Reading passage:
*** Block opens ***
Meanwhile, the uneducated Ann Lee worked at a textile mill and at age 22 joined the Shaking Quakers, so named because of their tendency to shake and dance during worship.  While jailed by English authorities in 1770, she claimed to experience visions that provided her with unorthodox religious ideas including that all sexual desire was lust, so that only through celibacy could spiritual growth occur.  After her release from jail, she left England for America with a handful of followers and settled in the woods near Albany.  Her Shaker movement spread to thousands throughout New England.  Her followers insisted that she had brought on the millennium, since she was the incarnate female half of God’s dual nature (Jesus apparently being the masculine half).  Her followers accordingly called her Mother Ann.  She died in 1784 at the hands of a mob.


In 1835 Joseph Smith, leader of the Mormons, reportedly offered the prophecy that Jesus would return to earth within 56 years, launching the End Times.  That didn’t happen, but he, too, was killed by a mob.


In New England a local farmer named William Miller predicted that the world would end on April 23, 1843.  Tens of thousands of people came to believe him.  They sold or gave away all their worldly possessions.  What followed after April 24, 1843 is now known as The Great Disappointment.  Remnants of this group formed the Seventh Day Adventist movement.


In 1980 televangelist Pat Robertson informed his 700 Club audience of the end of days: “I guarantee you by the end of 1982 there is going to be a judgment on the world.”  There wasn’t.


Coincidental with the second millennial apocalyptic movement and the Y2K terror, Nostradamus interpreters noted that he predicted a 1999 disaster from the heavens.  None arrived.  Fortunately, when his prophecies fail, his followers always manage to reinterpret them.
*** Block closes ***
Dataset excerpts:
*** Block opens ***
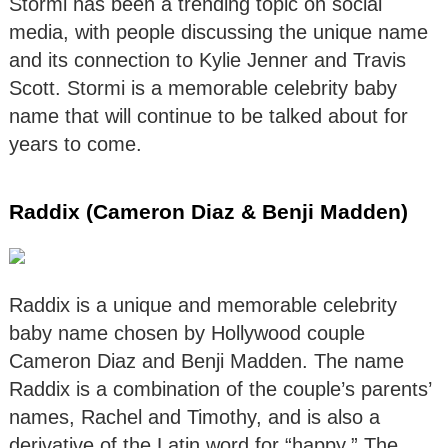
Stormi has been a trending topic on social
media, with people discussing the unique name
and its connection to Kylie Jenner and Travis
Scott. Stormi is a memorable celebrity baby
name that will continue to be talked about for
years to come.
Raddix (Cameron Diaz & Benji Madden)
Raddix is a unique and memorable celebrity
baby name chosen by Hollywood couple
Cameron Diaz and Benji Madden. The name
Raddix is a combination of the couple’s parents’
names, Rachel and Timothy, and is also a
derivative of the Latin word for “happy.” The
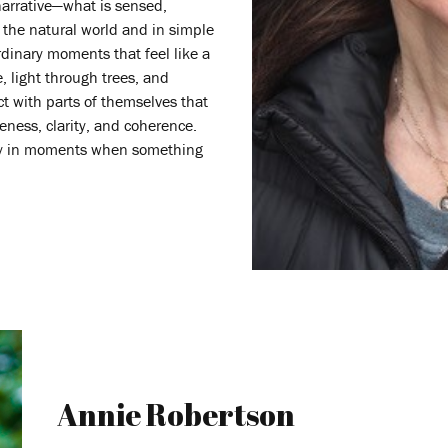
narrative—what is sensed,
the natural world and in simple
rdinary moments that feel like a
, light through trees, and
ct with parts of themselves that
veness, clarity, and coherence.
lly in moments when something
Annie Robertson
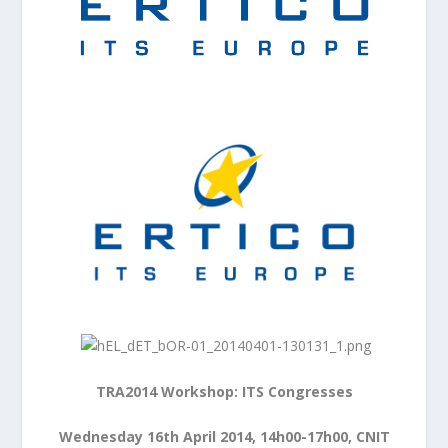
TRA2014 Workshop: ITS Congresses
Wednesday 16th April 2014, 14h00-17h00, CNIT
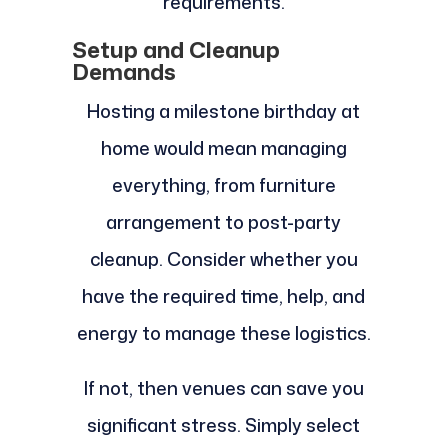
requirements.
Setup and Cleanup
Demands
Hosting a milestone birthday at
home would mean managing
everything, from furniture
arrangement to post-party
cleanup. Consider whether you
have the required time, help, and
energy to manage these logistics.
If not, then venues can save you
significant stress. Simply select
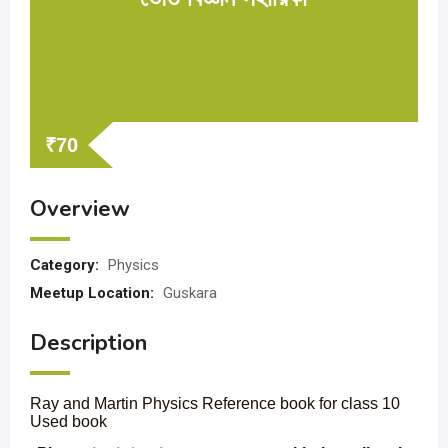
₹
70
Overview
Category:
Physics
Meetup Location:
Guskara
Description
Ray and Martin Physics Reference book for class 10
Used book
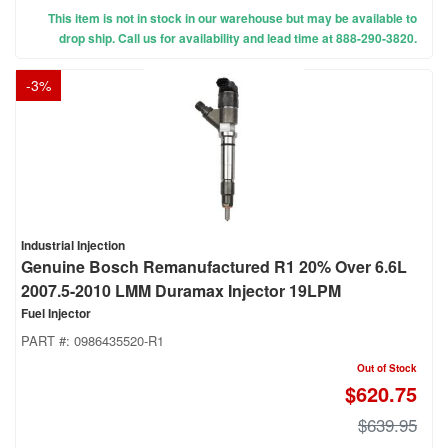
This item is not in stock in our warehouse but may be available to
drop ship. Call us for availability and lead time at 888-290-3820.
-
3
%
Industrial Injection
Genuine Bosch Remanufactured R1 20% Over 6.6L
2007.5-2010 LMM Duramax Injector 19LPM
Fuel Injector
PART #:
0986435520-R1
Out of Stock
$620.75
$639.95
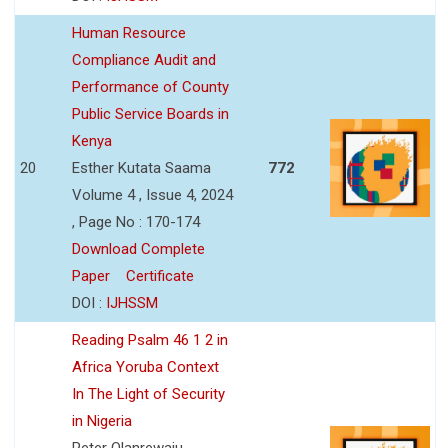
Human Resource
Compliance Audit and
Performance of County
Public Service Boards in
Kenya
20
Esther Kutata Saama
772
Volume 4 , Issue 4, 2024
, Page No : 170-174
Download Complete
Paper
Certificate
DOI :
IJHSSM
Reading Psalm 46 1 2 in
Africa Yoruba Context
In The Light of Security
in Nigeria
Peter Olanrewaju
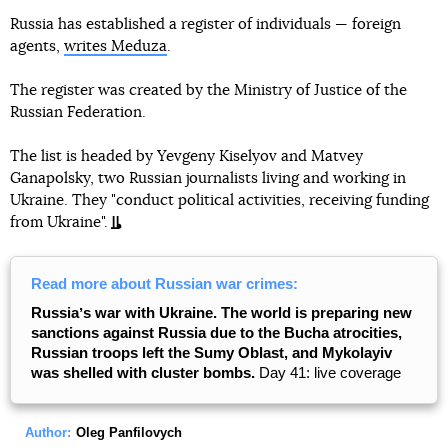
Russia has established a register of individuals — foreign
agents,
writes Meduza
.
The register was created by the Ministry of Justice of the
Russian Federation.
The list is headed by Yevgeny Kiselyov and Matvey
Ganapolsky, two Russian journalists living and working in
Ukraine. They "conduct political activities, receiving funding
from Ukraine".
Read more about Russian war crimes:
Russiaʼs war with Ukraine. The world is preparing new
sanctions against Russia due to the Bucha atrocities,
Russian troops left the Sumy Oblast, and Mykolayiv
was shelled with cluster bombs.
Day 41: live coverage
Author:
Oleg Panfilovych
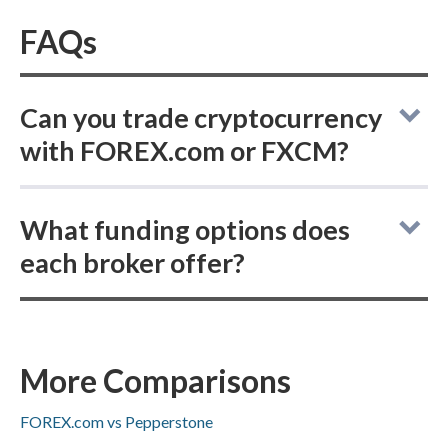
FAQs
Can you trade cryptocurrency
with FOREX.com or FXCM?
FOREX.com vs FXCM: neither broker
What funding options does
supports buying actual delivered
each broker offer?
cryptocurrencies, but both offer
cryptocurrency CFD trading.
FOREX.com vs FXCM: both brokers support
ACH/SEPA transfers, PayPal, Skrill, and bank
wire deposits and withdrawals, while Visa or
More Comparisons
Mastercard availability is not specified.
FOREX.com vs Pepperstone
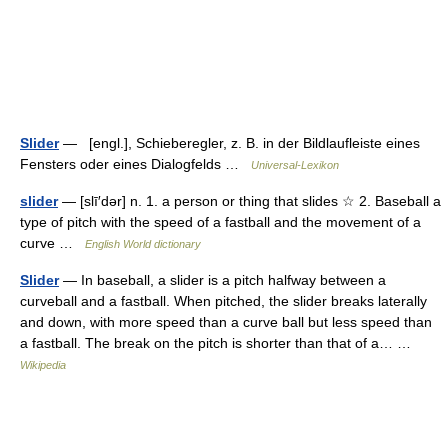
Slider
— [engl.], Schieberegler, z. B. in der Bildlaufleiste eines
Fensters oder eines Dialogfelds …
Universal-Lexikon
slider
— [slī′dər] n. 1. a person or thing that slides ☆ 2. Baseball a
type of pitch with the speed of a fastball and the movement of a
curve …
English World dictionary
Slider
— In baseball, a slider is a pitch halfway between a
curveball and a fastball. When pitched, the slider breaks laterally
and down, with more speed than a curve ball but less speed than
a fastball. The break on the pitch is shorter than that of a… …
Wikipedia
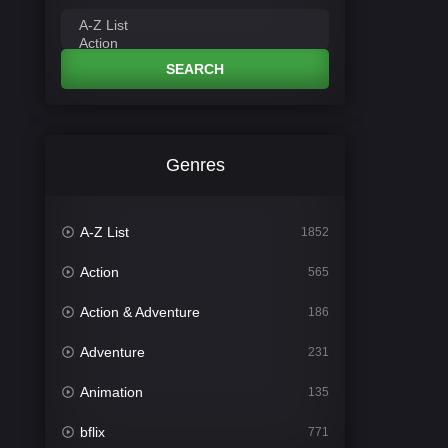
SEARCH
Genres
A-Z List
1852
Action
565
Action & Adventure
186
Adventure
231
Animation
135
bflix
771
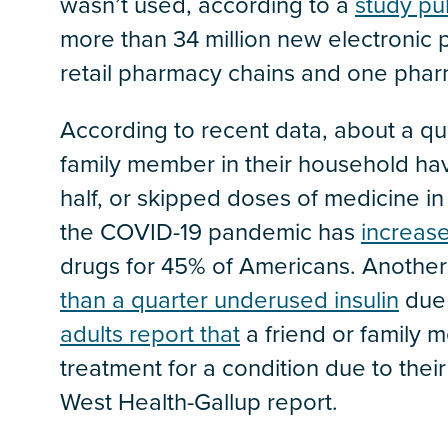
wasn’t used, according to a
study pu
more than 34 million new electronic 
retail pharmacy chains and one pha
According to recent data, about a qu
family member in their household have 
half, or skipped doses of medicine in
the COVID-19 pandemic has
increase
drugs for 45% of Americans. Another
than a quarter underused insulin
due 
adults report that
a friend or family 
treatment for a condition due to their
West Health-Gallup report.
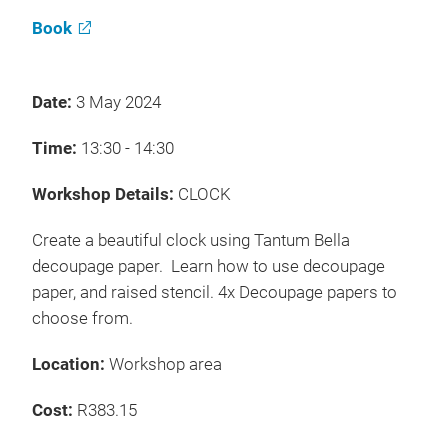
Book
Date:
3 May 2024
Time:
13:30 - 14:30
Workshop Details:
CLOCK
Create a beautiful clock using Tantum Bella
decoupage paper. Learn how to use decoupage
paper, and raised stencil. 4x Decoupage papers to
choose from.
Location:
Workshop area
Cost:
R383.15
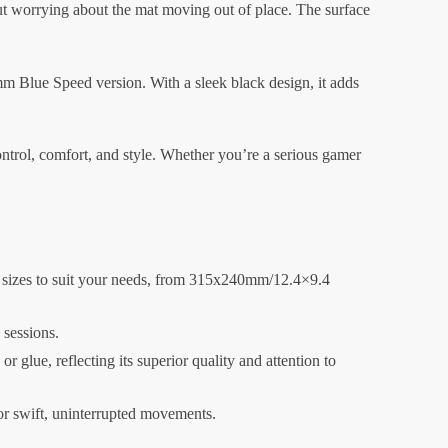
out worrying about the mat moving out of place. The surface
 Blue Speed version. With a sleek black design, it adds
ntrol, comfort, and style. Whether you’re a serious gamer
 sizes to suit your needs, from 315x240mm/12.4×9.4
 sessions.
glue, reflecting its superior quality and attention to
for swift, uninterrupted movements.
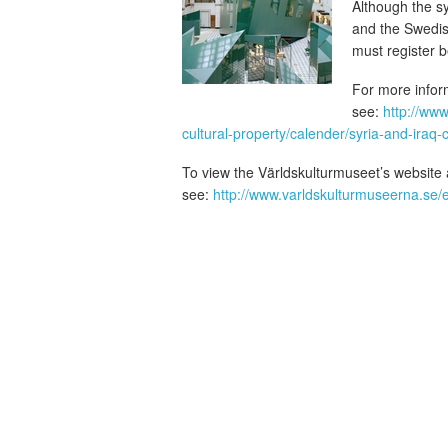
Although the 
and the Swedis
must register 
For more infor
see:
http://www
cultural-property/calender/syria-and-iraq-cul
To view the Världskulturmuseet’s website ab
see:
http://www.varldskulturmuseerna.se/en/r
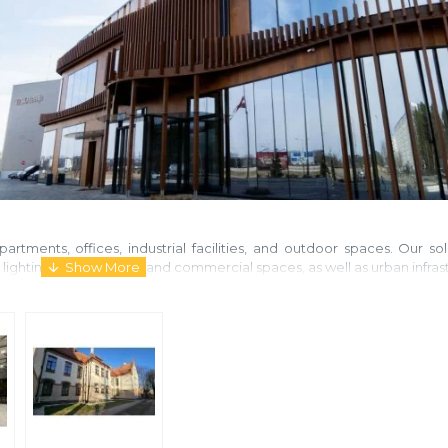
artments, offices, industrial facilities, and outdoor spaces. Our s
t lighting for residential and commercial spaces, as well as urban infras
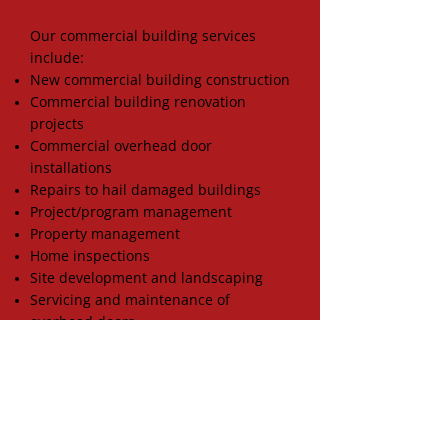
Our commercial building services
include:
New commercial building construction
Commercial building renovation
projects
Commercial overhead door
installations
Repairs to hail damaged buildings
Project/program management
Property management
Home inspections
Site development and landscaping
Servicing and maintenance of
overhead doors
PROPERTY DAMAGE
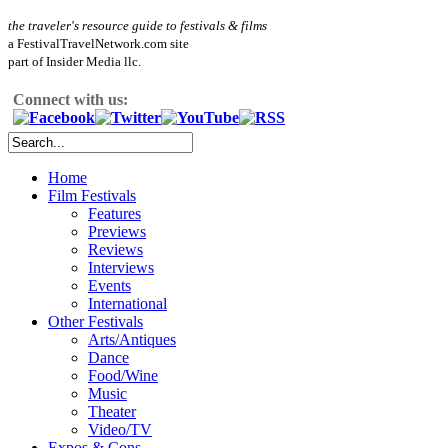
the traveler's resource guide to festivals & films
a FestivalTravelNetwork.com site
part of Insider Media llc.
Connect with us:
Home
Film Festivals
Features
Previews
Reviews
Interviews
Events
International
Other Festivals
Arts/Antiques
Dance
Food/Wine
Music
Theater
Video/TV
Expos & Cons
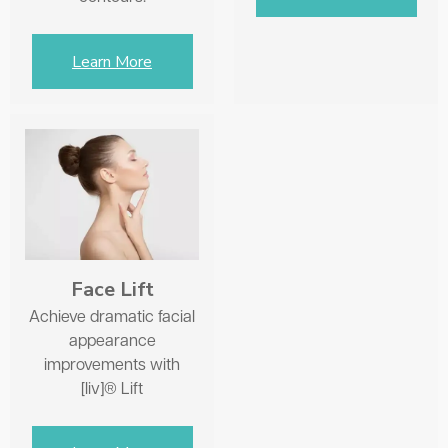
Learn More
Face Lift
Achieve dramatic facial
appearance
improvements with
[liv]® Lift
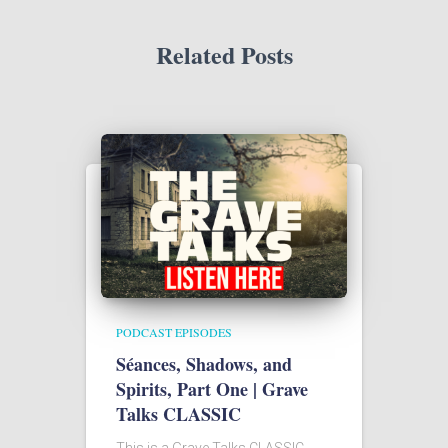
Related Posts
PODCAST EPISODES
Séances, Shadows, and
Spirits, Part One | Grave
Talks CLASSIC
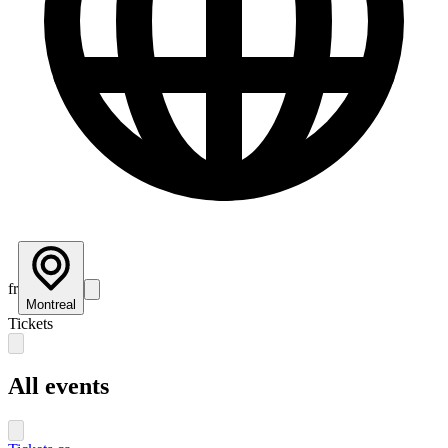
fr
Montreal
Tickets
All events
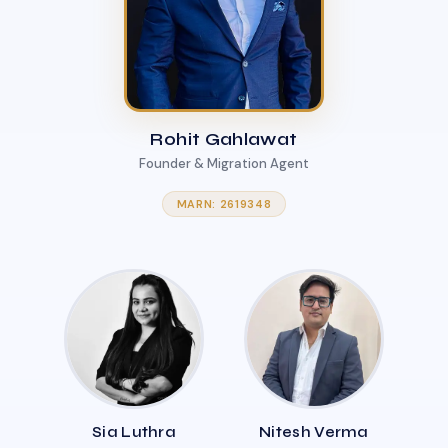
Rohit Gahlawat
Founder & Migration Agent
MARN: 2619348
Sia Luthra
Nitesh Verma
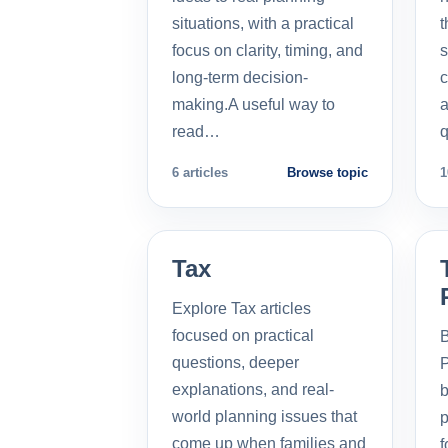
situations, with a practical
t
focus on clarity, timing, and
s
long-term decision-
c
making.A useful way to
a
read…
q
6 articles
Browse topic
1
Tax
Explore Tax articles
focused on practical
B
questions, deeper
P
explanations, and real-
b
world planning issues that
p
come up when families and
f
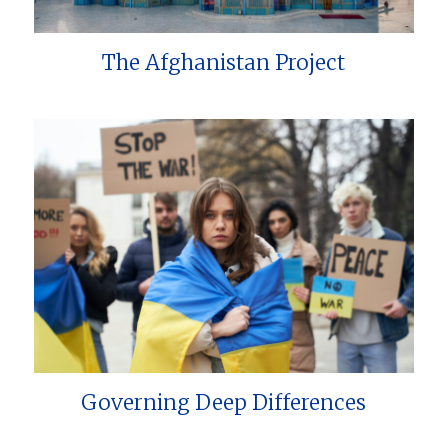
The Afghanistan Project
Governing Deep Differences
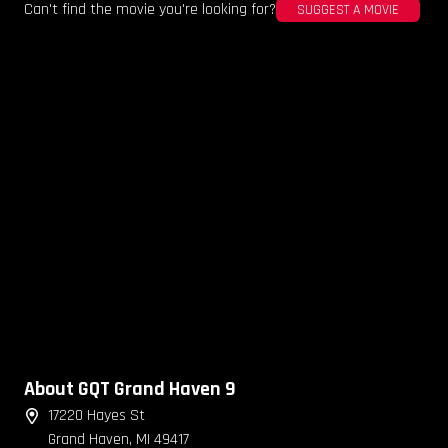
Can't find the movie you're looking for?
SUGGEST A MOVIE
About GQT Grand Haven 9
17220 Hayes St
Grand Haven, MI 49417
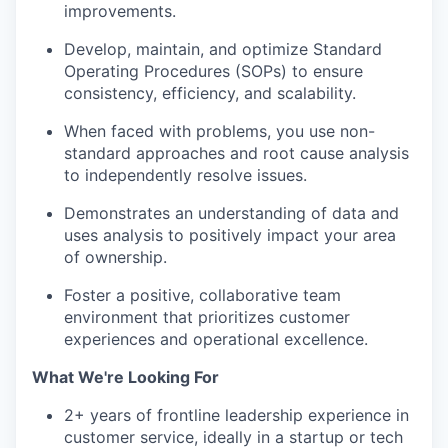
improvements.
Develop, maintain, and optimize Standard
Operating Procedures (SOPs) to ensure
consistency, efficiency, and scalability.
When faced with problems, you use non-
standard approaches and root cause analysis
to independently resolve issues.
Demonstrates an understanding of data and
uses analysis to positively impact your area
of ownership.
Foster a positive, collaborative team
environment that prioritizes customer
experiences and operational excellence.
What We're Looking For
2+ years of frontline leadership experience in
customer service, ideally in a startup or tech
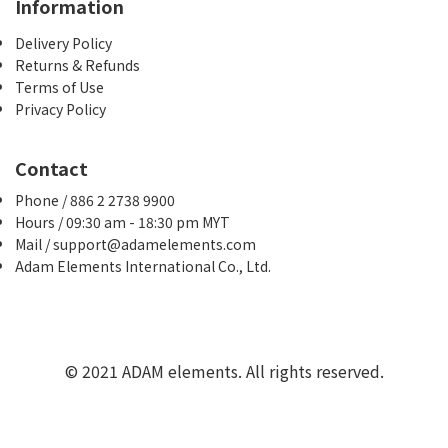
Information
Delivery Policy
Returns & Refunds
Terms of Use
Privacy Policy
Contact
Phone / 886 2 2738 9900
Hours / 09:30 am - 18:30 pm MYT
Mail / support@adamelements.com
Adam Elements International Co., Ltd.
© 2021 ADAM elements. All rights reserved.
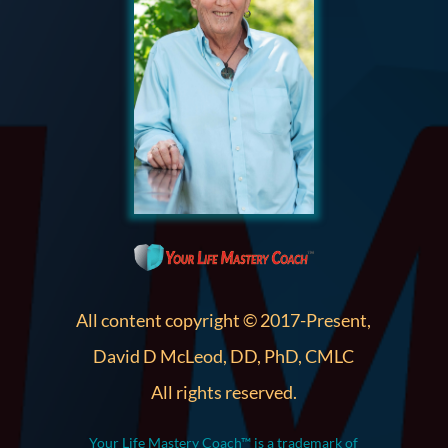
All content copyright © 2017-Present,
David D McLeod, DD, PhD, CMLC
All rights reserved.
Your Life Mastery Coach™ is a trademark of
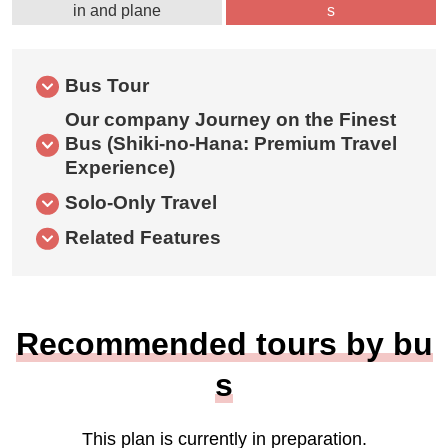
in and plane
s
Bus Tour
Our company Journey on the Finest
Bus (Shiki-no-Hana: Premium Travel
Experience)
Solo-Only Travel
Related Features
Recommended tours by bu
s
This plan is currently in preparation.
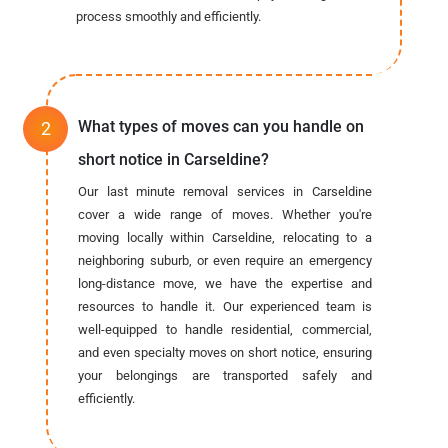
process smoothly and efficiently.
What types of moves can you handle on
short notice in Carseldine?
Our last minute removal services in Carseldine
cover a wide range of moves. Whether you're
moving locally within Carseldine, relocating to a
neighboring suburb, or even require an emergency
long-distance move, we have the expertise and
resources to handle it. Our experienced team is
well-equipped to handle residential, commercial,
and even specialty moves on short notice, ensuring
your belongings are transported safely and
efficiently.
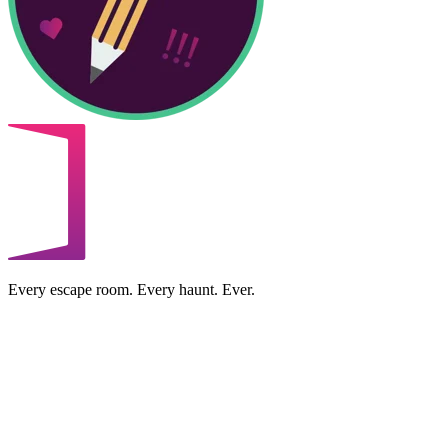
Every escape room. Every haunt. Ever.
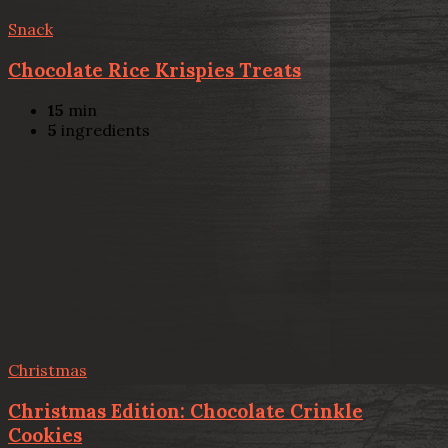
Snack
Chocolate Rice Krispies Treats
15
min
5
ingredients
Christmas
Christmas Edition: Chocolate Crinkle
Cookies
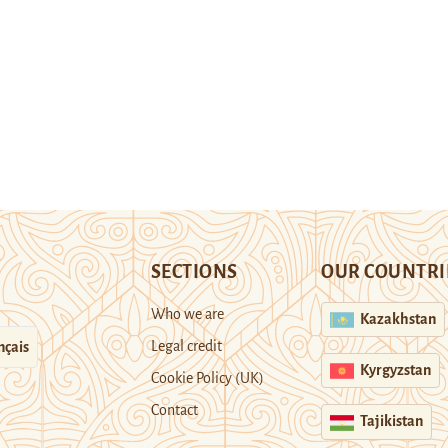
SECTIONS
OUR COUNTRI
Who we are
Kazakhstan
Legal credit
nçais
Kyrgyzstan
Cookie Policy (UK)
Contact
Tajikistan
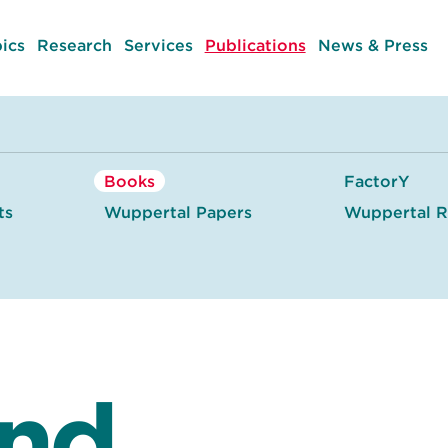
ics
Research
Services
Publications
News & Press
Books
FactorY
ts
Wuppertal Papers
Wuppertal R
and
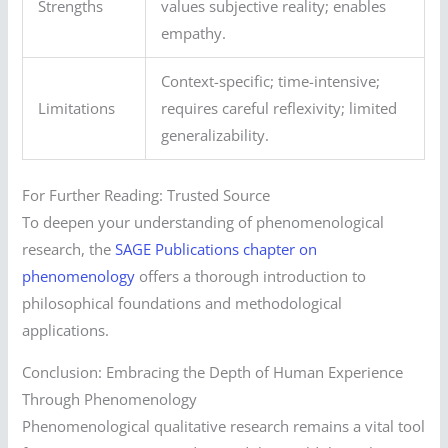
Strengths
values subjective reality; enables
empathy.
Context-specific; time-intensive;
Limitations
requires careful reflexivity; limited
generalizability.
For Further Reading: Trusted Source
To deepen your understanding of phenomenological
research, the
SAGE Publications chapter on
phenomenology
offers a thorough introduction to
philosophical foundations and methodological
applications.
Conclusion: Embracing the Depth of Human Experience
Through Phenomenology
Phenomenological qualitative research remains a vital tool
*** Block closes ***
Can you quote the passage on failed end-of-the-world predictions from "In 1835 Joseph" up to and including "Day Adventist movement."?

In 1835 Joseph Smith, leader of the Mormons, reportedly offered the prophecy that Jesus would return to earth within 56 years, launching the End Times.  That didn’t happen, but he, too, was killed by a mob.


In New England a local farmer named William Miller predicted that the world would end on April 23, 1843.  Tens of thousands of people came to believe him.  They sold or gave away all their worldly possessions.  What followed after April 24, 1843 is now known as The Great Disappointment.  Remnants of this group formed the Seventh Day Adventist movement.